II. Substantial evidence supports the ALJ's step-five finding that Plaintiff was not disabled because he could perform other work.
Plaintiff also argues that the vocational expert's testimony does not constitute substantial evidence because the hypothetical question the ALJ posed to the vocational expert did not include all of Plaintiff's limitations. The Commissioner argues that Plaintiff did not meet his burden of proving any additional limitations and therefore the vocational expert's testimony in response to the ALJ's hypothetical constitutes substantial evidence to support the ALJ's finding that Plaintiff was not disabled because he could perform other work existing in significant numbers in the nation's economy.
A vocational expert's testimony constitutes substantial evidence when it is based on a hypothetical that accounts for all of the claimant's proven impairments. Hulsey v. Astrue, 622, F.3d 917, 922 (8th Cir. 2010) (citing Grissom v. Barnhart, 416 F.3d 834, 837 (8th Cir. 2005)).

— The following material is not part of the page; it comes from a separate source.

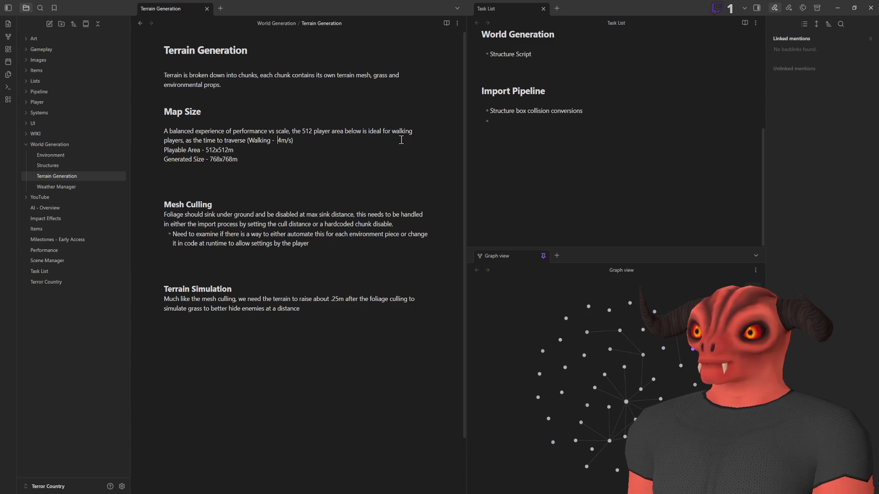
text(, Sprint - 6m/s)
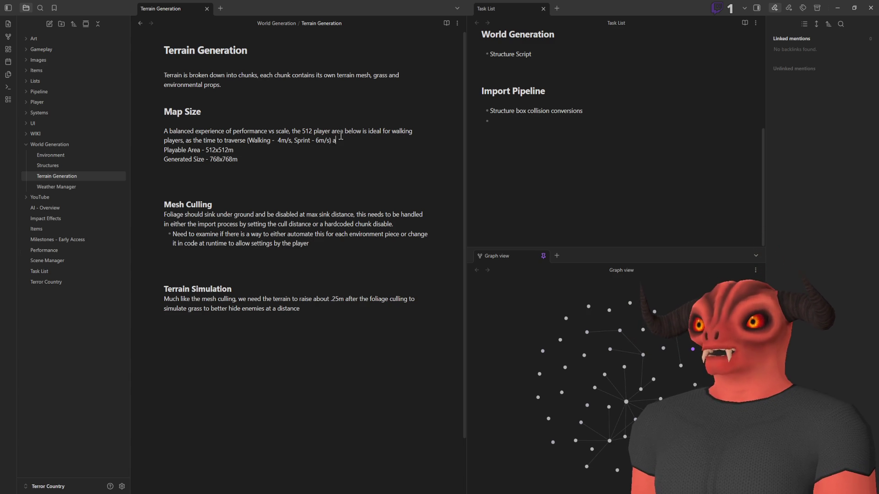
text(across the a)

During the video-conference hearing, the ALJ consulted the vocational expert regarding the effect of Plaintiff's limitations. (Tr. 41-43.) In response to a hypothetical question addressing Plaintiff's age, education, work experience, and RFC, the vocational expert testified that such an individual could not perform Plaintiff's past work but could perform other work existing in significant numbers in the national economy, including a routing clerk, DOT No. 222.687-022; mail sorter, DOT No. 209.687-026; and office helper, DOT No. 239.567-010. (Tr. at 28, 41-43.) Because the ALJ's hypothetical question accurately reflected Plaintiff's limitations based on his impairments as determined by the ALJ, the vocational expert's testimony constituted substantial evidence supporting the ALJ's finding that Plaintiff was not disabled. Hulsey, 622, F.3d at 922 (citing Grissom, 416 F.3d at 837.) Based on the vocational expert's testimony, the ALJ properly found that Plaintiff was not disabled at step five because he could perform other work existing in significant numbers in the national economy. 20 C.F.R. § 404.1520(a)(4)(v) (“If you can make an adjustment to other work, we will find that you are not disabled.”).
RECOMMENDATION
Based on the above, and on all the files, records, and proceedings, IT IS RECOMMENDED that:
1. Plaintiff Cory J. L.'s Brief (Doc. 17) be DENIED; and
2. Defendant Kilolo Kijakazi's Motion for Summary Judgment (Doc. 19) be GRANTED.
NOTICE
Filing Objections: This Report and Recommendation is not an order or judgment of the District Court and is therefore not appealable directly to the Eighth Circuit Court of Appeals. Under Local Rule 72.2(b)(1), “[a] party may file and serve specific written objections to a magistrate judge's proposed findings and recommendations within 14 days after being served with a copy” of the Report and Recommendation.
A party may respond to those objections within 14 days after being served a copy of the objections. See Local Rule 72.2(b)(2). All objections and responses must comply with the word or line limits set forth in Local Rule 72.2(c).